Both the USA and Canada have equivalent numbers of practicing doctors normalized to population, but the USA has twice the density of gynaecologists and obstetricians, and more practicing nurses per citizen, than Canada. In-hospital case-fatality rates within 30 days after admission for ischemic stroke are more than twice as high in Canada compared to the USA. The rates of a foreign body left in during a procedure are also twice as high in Canada, and rates of accidental puncture or laceration are greater than three times the American rate (Canada leads all nations in this unfortunate statistic). Colorectal cancer five-year relative survival rates are higher in the USA.
Given the socialized nature of its medical system, one would expect out-of-pocket expenditures as a share of final household consumption to be much lower in Canada than the USA. They are not. The USA is at 3.1%; Canada is nearly equivalent at 2.9%.
The socialized Canadian system would also lead us to expect a better performance for lower income groups on health screening activities. Such is not the case. The USA performs better than Canada for cervical and breast cancer screening at all income levels -- including low income individuals.

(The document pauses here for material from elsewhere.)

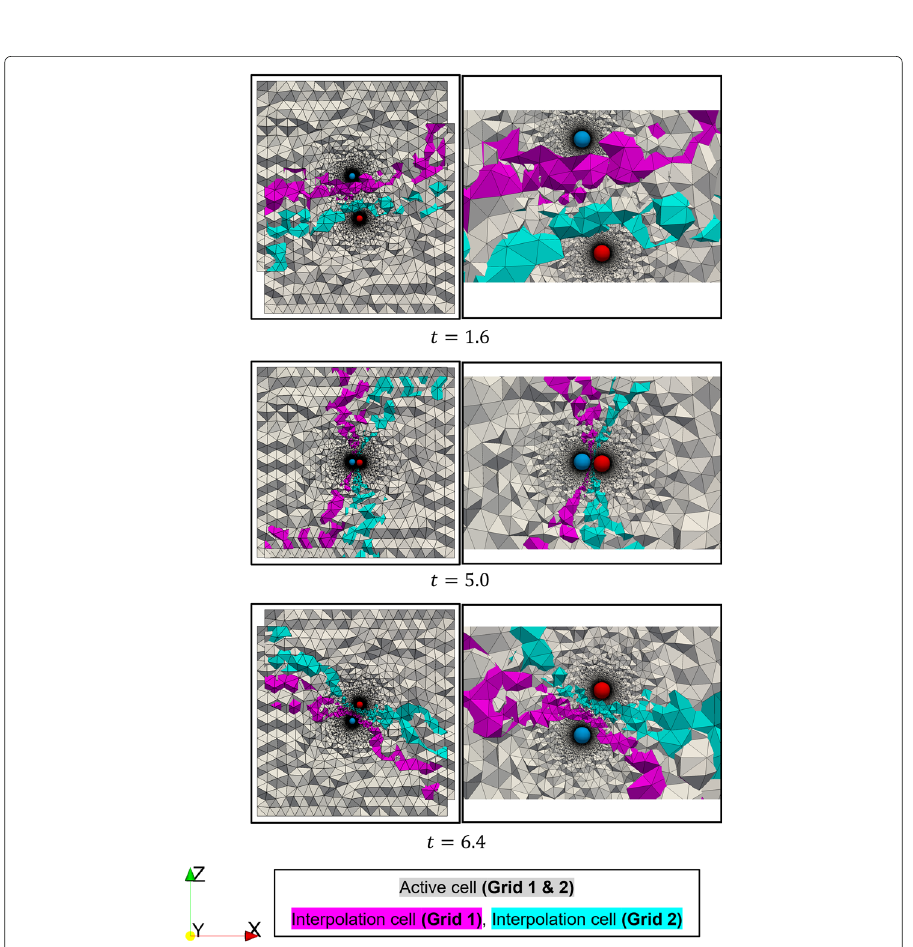
Fig. 12 Computational grids at each time step (crossing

When it comes to waiting times, Canada is notoriously bad (and as noted above, these long wait times are having significantly higher adverse health impacts than we see in the American system). The number of patients reporting a waiting time of four weeks or more for a specialist appointment? Canada is at 60%. The USA is down at 20%. The number of patients reporting a waiting time of four months or more for elective surgery? Canada is at 25%. The USA is at 7%.

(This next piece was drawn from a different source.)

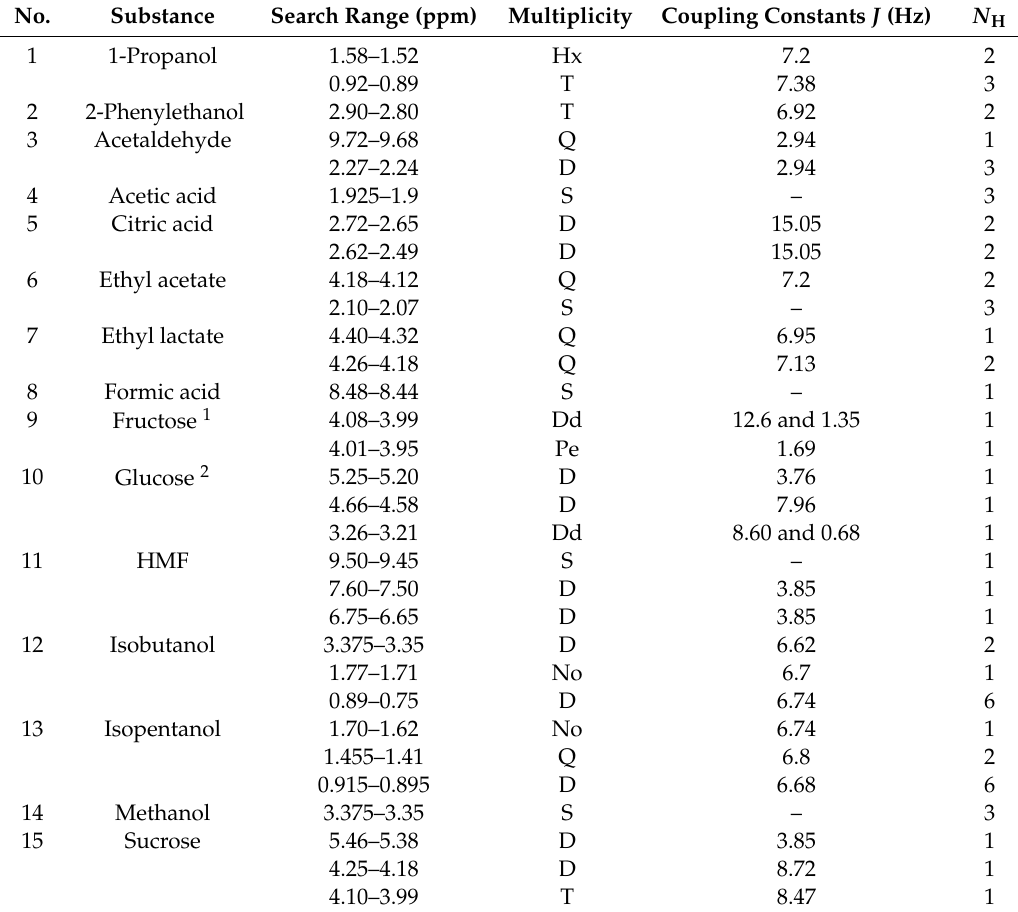
Table 3. Characteristic NMR signals of the analytes in spirit drinks.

Health is integrative over an individual's lifetime, and individuals living in a higher quality healthcare environment would be expected to report better health late in life. On this note, the percentage of the population aged 65 years and over reporting to be in good health is higher in the USA than Canada.
The United Nations/World Health Organization database also provides some interesting data. When compared to Canada, the USA has a higher density of dentistry personnel, a superior diphtheria tetanus toxoid and pertussis (DTP3) immunization coverage among 1-year-olds, a greater than six-fold higher Hepatitis B (HepB3) immunization coverage rate among 1-year-olds, an equivalent rate of Hib (Hib3) immunization coverage among 1-year-olds, a much higher rate of DPT immunization for children aged 12-23 months, and an equivalent measles (MCV) immunization coverage among 1-year-olds. Rates of cholera, measles, mumps, pertussis, tuberculosis, and tetanus are lower in the USA than Canada, with an approximately equivalent rate of rubella.
As I've noted already, it's not only difficult for a Canadian such as Kay to claim that America has a "cruel healthcare system," he may need to accept that the Canadian system may be substantially inferior to -- and therefore much crueler than -- its American foil. Rather than the Canadian system being a rationale for implementing ObamaCare, the data suggests the Canadian system should instead be reformed to model the pre-ObamaCare American model.